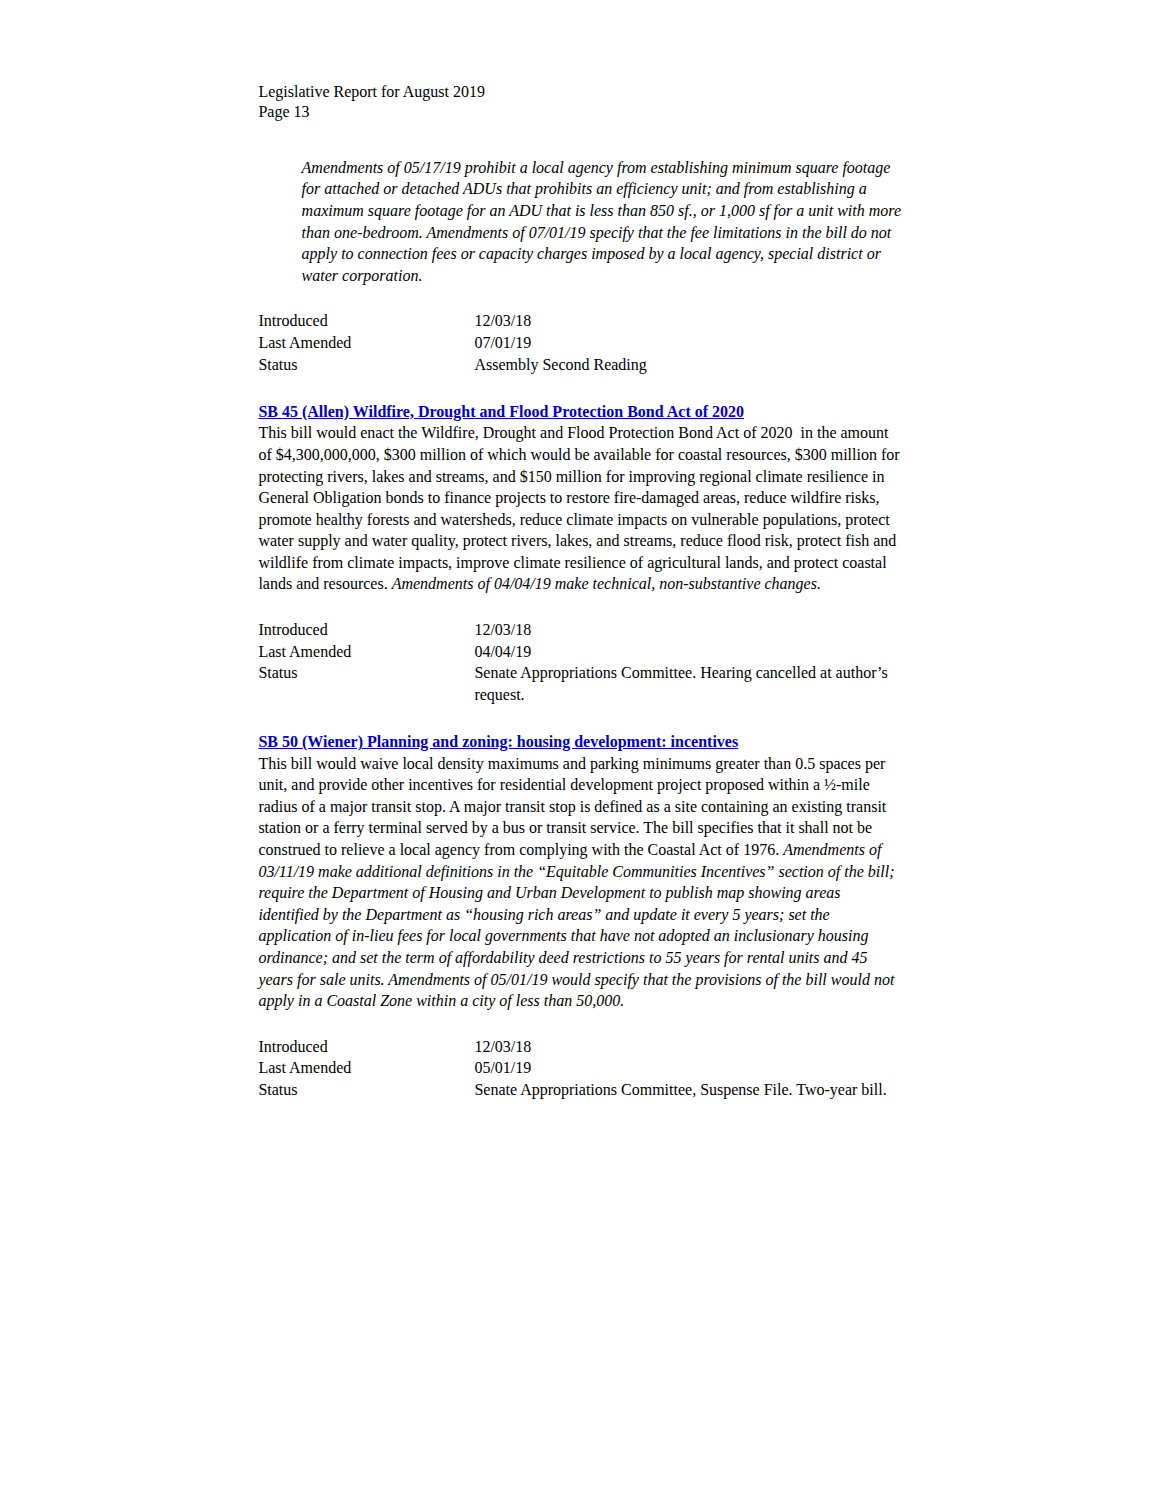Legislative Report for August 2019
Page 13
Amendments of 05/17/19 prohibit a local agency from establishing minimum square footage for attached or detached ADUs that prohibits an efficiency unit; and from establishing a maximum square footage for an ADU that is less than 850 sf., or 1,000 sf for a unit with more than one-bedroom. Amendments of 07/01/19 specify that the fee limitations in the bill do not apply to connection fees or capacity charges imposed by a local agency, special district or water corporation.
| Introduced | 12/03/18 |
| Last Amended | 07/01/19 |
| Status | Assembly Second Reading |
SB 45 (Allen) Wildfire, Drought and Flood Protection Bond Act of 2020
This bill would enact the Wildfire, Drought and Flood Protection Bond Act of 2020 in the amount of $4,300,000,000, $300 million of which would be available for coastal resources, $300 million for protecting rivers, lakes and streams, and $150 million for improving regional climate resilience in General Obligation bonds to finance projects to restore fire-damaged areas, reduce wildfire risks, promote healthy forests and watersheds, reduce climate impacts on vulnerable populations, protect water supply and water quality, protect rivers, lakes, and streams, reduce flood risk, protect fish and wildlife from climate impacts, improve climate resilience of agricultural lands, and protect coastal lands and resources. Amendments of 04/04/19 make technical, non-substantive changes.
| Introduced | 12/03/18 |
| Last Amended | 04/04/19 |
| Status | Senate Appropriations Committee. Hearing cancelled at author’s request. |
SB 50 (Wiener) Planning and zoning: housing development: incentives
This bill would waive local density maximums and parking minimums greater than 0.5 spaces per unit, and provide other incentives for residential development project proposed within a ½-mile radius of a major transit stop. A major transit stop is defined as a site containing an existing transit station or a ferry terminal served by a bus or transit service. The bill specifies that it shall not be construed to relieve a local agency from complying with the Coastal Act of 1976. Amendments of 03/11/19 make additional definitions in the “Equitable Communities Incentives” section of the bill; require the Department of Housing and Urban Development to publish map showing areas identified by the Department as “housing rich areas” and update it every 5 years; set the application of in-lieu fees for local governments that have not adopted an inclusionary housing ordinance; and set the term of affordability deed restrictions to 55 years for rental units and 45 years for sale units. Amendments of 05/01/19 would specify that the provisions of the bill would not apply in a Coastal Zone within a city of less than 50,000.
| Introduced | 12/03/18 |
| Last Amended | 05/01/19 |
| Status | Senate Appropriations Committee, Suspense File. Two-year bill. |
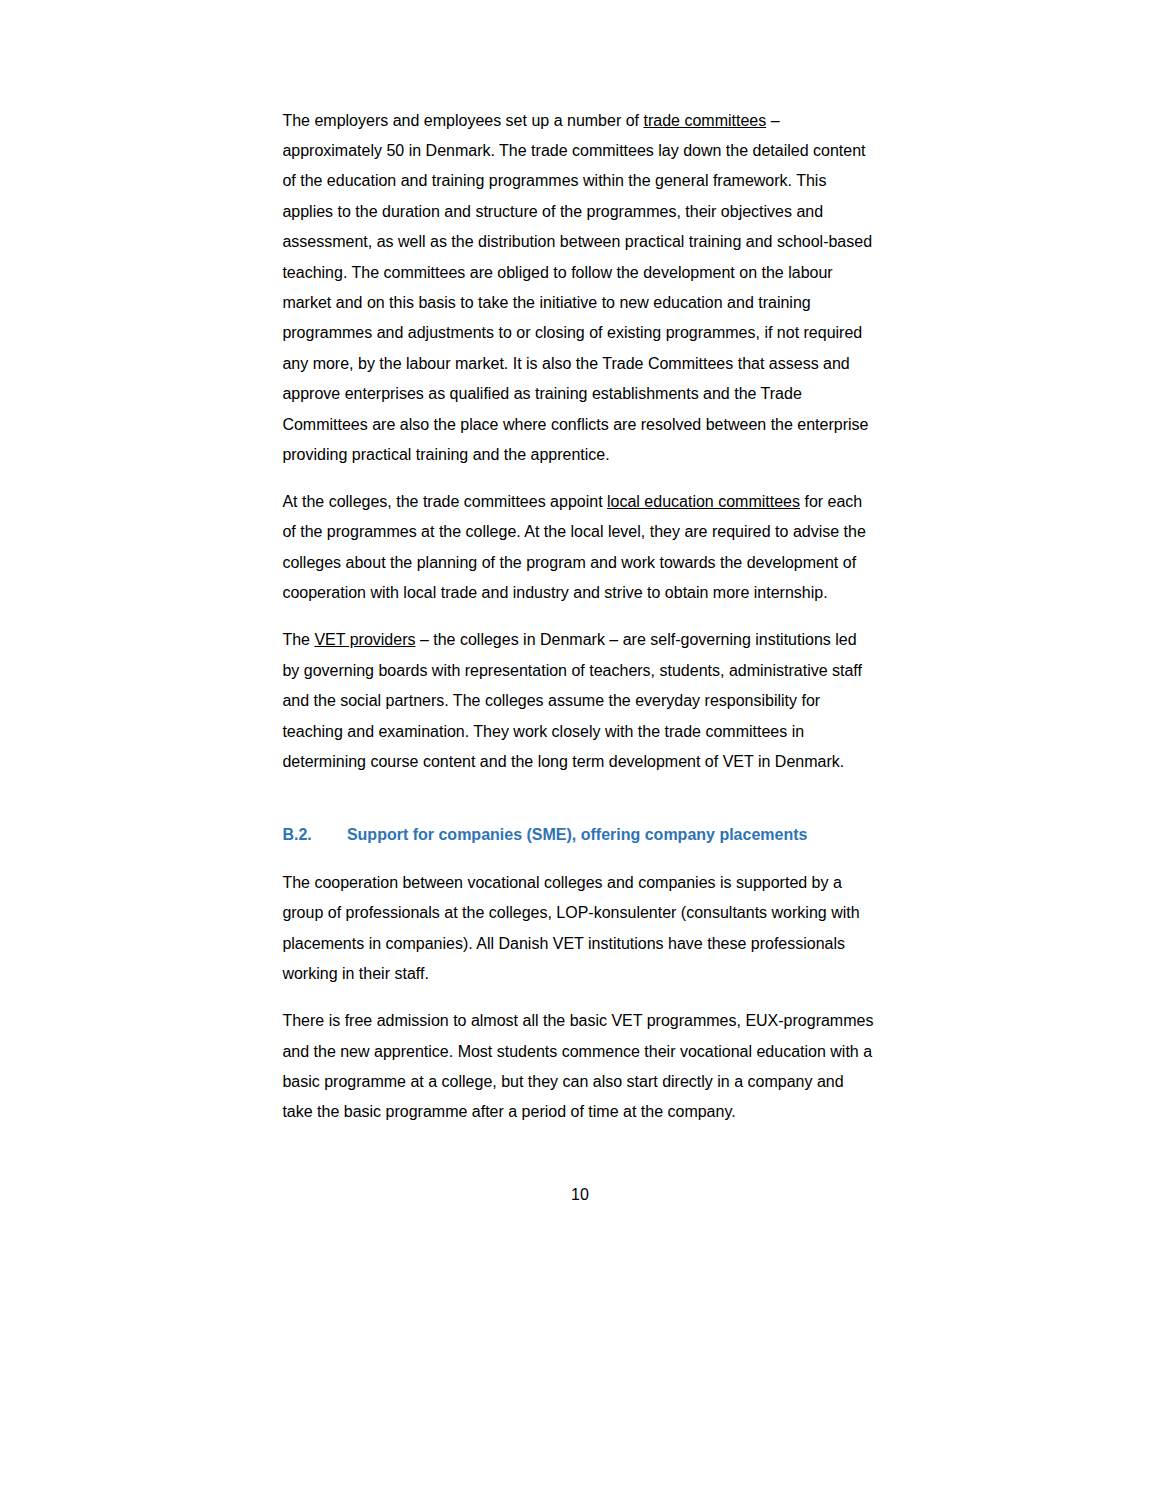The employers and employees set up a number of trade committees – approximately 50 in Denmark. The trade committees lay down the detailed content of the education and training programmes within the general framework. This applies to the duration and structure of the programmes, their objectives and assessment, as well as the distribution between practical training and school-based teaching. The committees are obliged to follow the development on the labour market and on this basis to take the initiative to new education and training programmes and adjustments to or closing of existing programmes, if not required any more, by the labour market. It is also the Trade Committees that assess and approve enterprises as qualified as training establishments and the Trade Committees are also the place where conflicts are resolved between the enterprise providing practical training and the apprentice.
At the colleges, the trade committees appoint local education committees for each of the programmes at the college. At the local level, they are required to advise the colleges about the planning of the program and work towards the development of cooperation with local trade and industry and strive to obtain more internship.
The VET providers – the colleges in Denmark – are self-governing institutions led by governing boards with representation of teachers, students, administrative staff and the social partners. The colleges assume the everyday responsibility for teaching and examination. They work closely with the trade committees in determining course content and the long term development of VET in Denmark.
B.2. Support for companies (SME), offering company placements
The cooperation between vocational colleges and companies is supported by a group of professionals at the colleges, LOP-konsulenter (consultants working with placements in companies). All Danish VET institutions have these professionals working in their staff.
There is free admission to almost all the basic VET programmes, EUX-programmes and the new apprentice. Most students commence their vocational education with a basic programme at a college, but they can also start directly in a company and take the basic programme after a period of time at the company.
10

== == ==

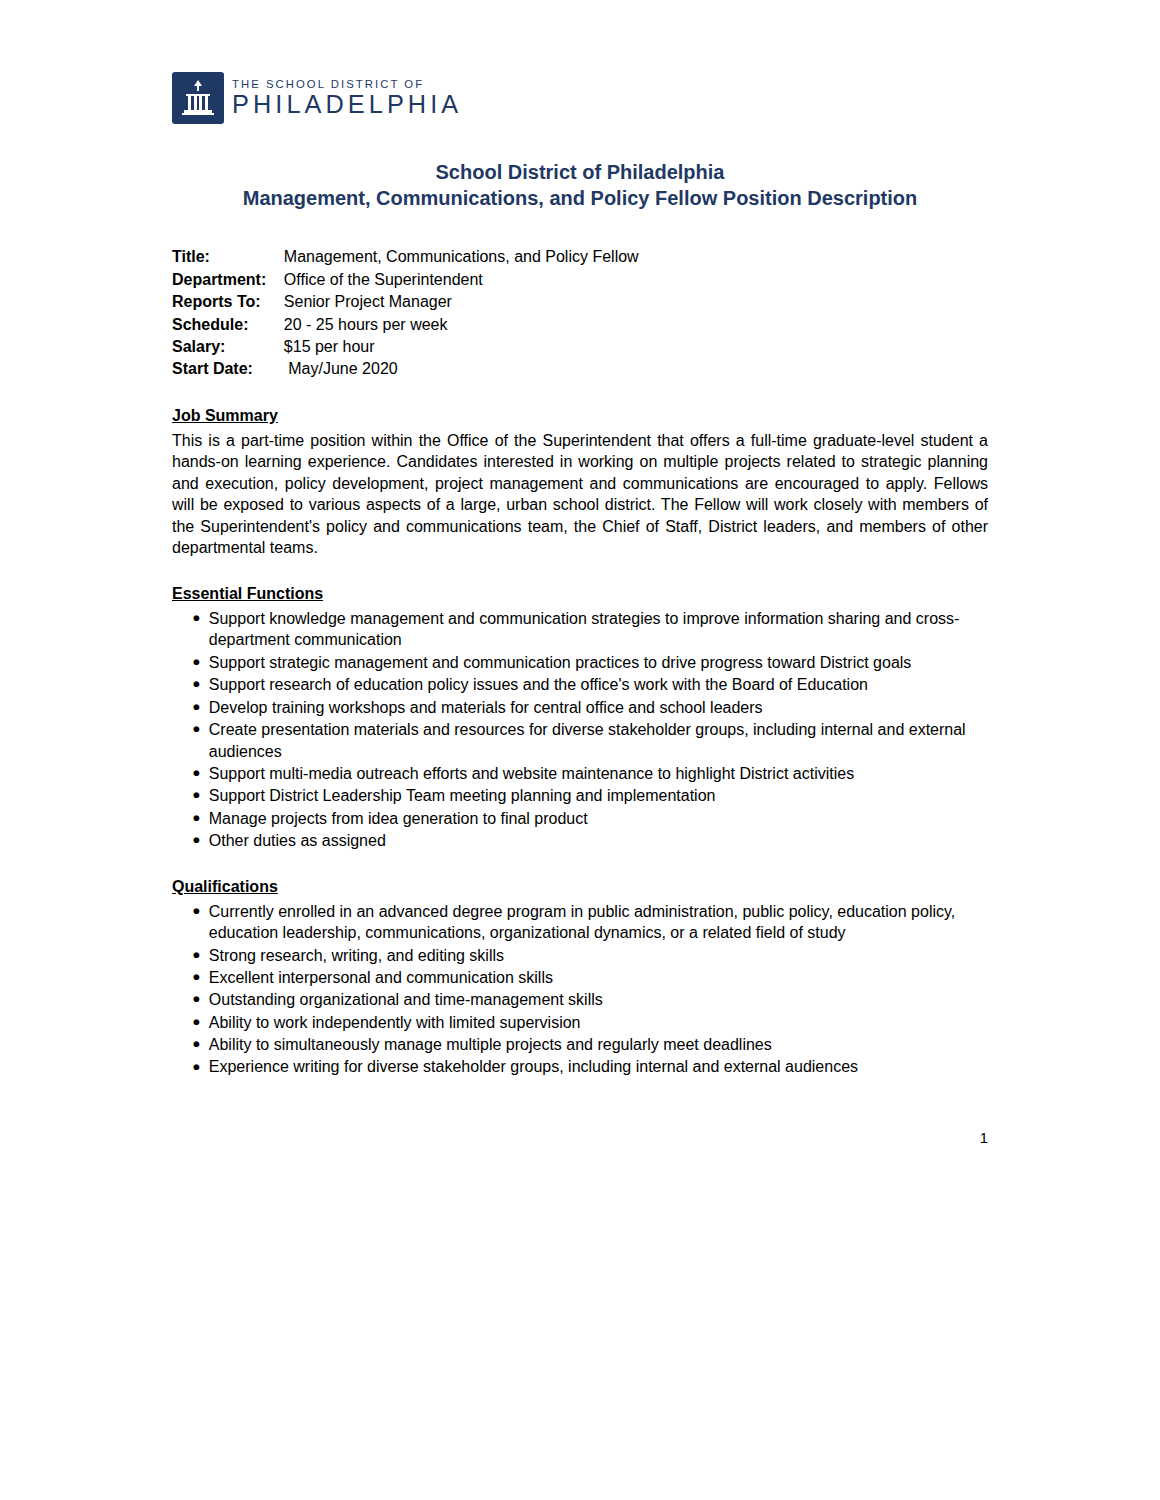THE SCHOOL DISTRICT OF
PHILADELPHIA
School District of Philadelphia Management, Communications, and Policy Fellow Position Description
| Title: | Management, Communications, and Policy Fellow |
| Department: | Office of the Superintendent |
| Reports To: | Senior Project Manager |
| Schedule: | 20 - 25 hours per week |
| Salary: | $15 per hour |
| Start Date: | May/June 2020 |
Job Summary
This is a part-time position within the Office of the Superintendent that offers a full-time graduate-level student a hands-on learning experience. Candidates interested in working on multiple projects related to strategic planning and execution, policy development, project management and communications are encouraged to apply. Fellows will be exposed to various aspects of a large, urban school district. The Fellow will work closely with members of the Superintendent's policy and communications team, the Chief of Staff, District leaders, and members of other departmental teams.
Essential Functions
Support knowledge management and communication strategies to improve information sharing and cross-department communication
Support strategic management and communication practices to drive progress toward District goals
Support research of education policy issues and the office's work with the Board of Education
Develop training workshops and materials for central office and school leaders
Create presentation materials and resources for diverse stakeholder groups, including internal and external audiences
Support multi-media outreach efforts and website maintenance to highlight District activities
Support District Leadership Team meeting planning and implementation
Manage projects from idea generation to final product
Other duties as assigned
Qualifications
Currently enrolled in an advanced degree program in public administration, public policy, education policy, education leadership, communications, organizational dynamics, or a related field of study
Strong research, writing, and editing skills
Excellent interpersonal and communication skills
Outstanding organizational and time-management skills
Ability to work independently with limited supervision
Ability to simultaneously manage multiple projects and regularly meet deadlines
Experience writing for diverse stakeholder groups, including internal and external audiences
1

== == ==

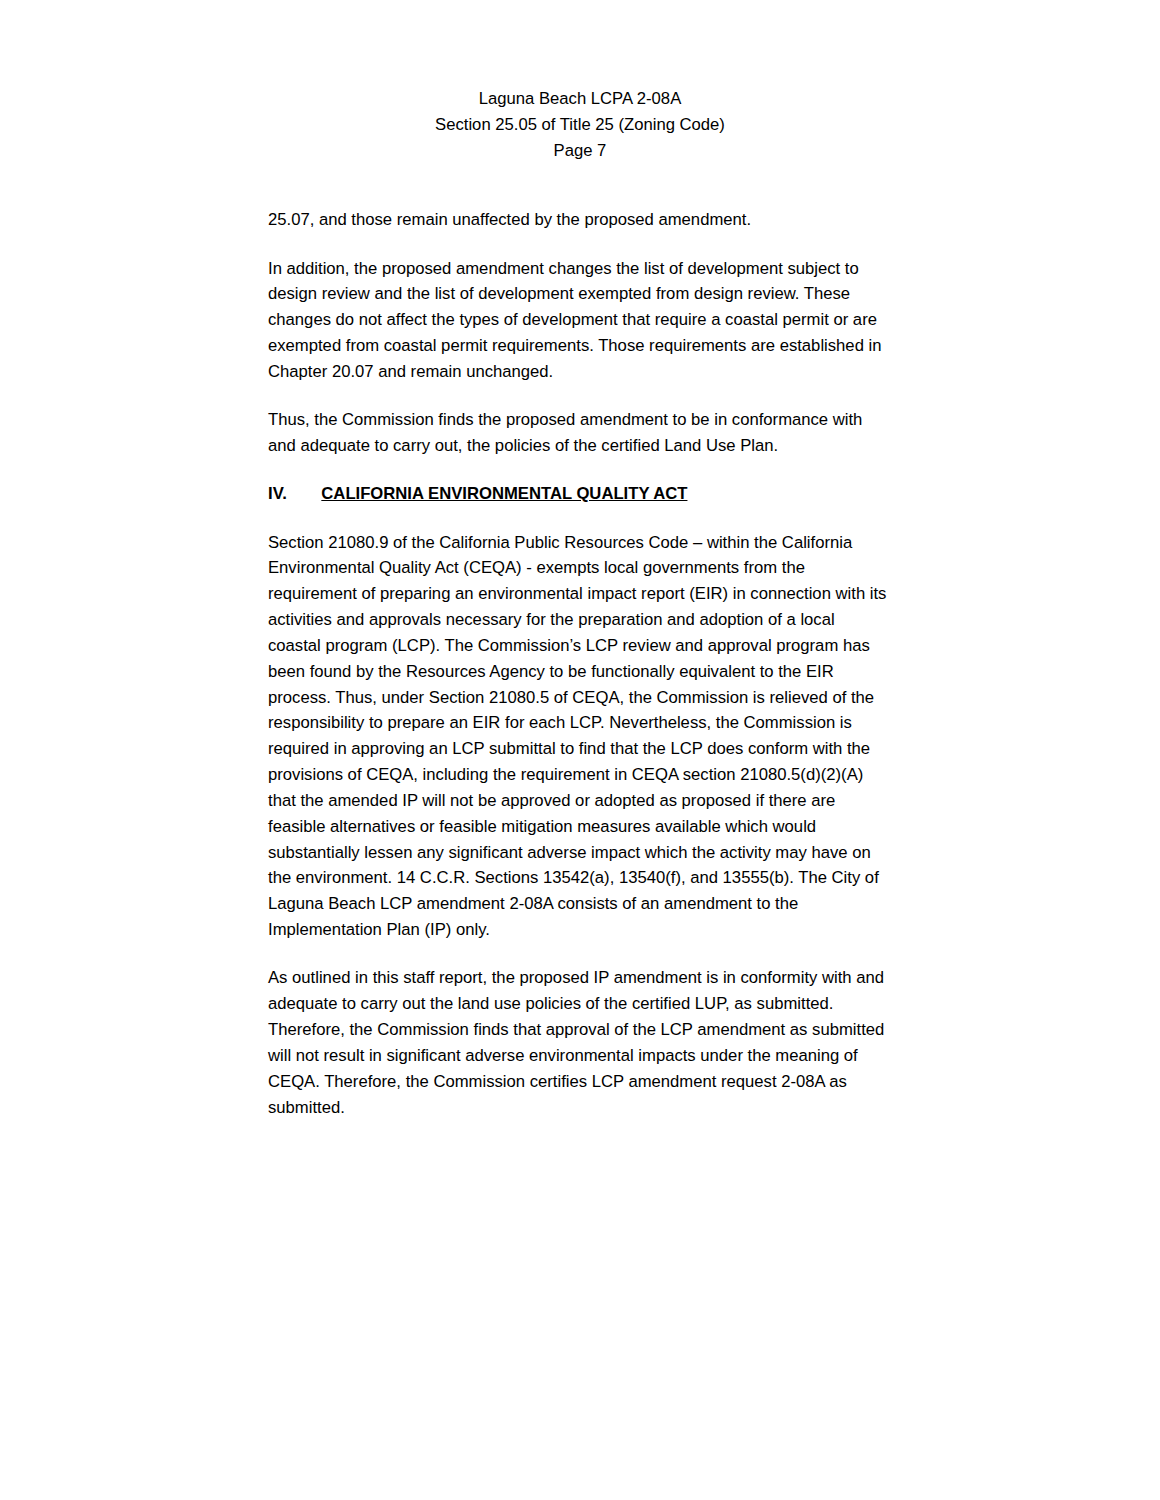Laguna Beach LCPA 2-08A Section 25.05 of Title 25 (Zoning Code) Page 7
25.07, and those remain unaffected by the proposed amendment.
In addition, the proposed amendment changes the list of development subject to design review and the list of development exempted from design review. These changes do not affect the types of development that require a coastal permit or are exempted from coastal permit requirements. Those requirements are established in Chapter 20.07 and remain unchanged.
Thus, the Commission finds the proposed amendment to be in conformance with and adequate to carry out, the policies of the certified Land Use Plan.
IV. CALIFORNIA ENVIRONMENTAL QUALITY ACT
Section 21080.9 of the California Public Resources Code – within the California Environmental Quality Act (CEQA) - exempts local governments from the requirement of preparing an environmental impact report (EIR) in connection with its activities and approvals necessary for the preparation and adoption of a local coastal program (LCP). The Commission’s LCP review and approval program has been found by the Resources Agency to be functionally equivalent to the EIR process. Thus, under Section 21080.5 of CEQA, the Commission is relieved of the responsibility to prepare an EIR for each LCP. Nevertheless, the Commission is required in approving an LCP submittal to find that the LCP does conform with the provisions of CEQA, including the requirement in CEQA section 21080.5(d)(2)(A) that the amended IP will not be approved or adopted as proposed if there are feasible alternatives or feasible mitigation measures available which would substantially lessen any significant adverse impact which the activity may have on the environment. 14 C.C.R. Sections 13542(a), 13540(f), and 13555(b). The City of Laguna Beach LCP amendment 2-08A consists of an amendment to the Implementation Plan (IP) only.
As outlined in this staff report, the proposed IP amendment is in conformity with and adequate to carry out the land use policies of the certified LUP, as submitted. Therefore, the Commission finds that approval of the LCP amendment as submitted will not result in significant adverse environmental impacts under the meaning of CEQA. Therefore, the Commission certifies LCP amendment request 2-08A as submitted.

== == ==

Instructions to follow:
From the records above, quote only the lines running from the line with "May/June 2020 |" to the line with "Develop training workshops", both lines included.

Exercise solution:
| Start Date: | May/June 2020 |
Job Summary
This is a part-time position within the Office of the Superintendent that offers a full-time graduate-level student a hands-on learning experience. Candidates interested in working on multiple projects related to strategic planning and execution, policy development, project management and communications are encouraged to apply. Fellows will be exposed to various aspects of a large, urban school district. The Fellow will work closely with members of the Superintendent's policy and communications team, the Chief of Staff, District leaders, and members of other departmental teams.
Essential Functions
Support knowledge management and communication strategies to improve information sharing and cross-department communication
Support strategic management and communication practices to drive progress toward District goals
Support research of education policy issues and the office's work with the Board of Education
Develop training workshops and materials for central office and school leaders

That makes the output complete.